REST and gRPC Services
I will use gRPC for internal communications between my microservices, and REST as a endpoint to the outside world. I am proposing two REST services, one for writes and one for reads, both services can be built with FastAPI and they should have the ability to scale horizontally, many external platforms will be consuming this services in parallel.
The blue box with the word gRPC stands for the grpc client, and the red box with the word gRPC stands for the grpc server, as you can notice there is gRPC client interface in both REST services which will allow to the gRPC server knows when a new request should be attended
There will be three gRPC servers (publisher, consumer, query handler), each one running on its own serverless layer to allow horizontal scaling, but so far I have two different communication strategies:
- Attend requests in batches: when requests are received via the REST interface, they can be placed directly in a shared memory, and the services “Publisher”, “Consumer” and “Query Handler” can read unattended requests from this shared memory in batches.
- Bidirectional request and response: whenever a request is received, it is placed in shared memory and the REST service invokes the “Producer” gRPC server with the request ID, the gRPC server takes the request that matches the ID from the shared memory and serves it. At the same time, this gRPC server could call the “Consumer” gRPC server to notify that there is a record in the shared memory that needs to be synchronized.

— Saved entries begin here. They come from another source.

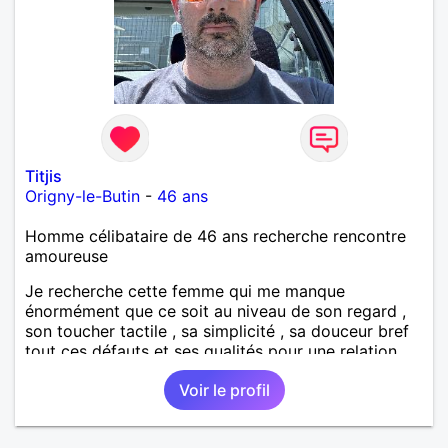
Titjis
Origny-le-Butin
-
46 ans
Homme célibataire de 46 ans recherche rencontre
amoureuse
Je recherche cette femme qui me manque
énormément que ce soit au niveau de son regard ,
son toucher tactile , sa simplicité , sa douceur bref
tout ces défauts et ses qualités pour une relation
pérenne
Voir le profil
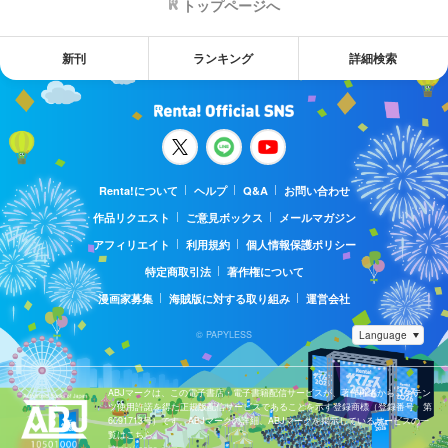
トップページへ
新刊
ランキング
詳細検索
Renta!について
ヘルプ
Q&A
お問い合わせ
作品リクエスト
ご意見ボックス
メールマガジン
アフィリエイト
利用規約
個人情報保護ポリシー
特定商取引法
著作権について
漫画家募集
海賊版に対する取り組み
運営会社
© PAPYLESS
ABJマークは、この電子書店・電子書籍配信サービスが、著作権者からコンテン
ツ使用許諾を得た正規版配信サービスであることを示す登録商標（登録番号 第
6091713号）です。ABJマークの詳細、ABJマークを掲示しているサービスの一
覧はこちら。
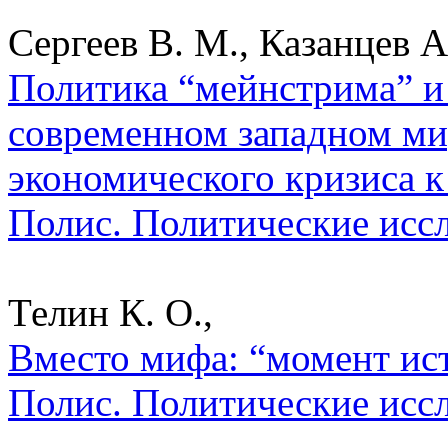
Сергеев В. М., Казанцев А.
Политика “мейнстрима” и 
современном западном мир
экономического кризиса к
Полис. Политические исс
Телин К. О.,
Вместо мифа: “момент ист
Полис. Политические исс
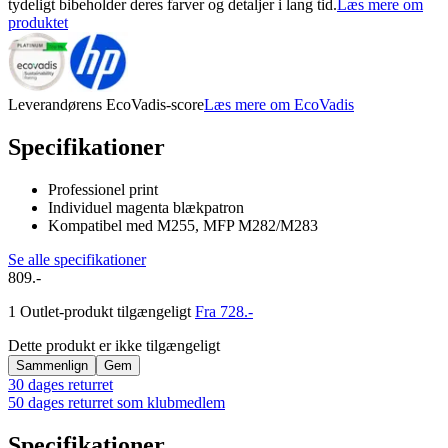
tydeligt bibeholder deres farver og detaljer i lang tid.
Læs mere om
produktet
Leverandørens EcoVadis-score
Læs mere om EcoVadis
Specifikationer
Professionel print
Individuel magenta blækpatron
Kompatibel med M255, MFP M282/M283
Se alle specifikationer
809.-
1 Outlet-produkt tilgængeligt
Fra 728.-
Dette produkt er ikke tilgængeligt
Sammenlign
Gem
30 dages returret
50 dages returret som klubmedlem
Specifikationer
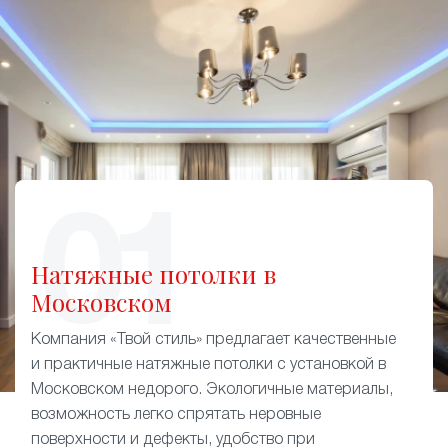
Натяжные потолки в
Московском
Компания «Твой стиль» предлагает качественные
и практичные натяжные потолки с установкой в
Московском недорого. Экологичные материалы,
возможность легко спрятать неровные
поверхности и дефекты, удобство при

Columnar and Row-Based Data Storage
The storage strategy will use a hybrid approach, row-based storage to speed up writes, more efficient data integrity checks, as the entire row of data can be checked to ensure that all the values are valid and consistent, and columnar-based storage to speed up reads, only the specific columns of data that are needed for a particular query, more efficient data compression, which can reduce the amount of space required to store the data, reduce storage costs and overall performance.
The query handler service will act as a compute node in a serverless mode, the design of this kind of product will not require add an extra layer to distribute the computation in parallel in a MPP fashion, at each moment the service will be in charge of executing one query at time on its own machine and will distribute the computation between all its processors, the execution of the query will be multiprocessor for now, this is a simple MVP.
This is the first part of this article, I will be adding more details in the next ones and pieces of code from each section, for now I plan to use AWS S3 to store the data, because S3 offers high availability, but this would add more complexity to be able to create an efficient read and write approach, since objects in S3 are binary and immutable.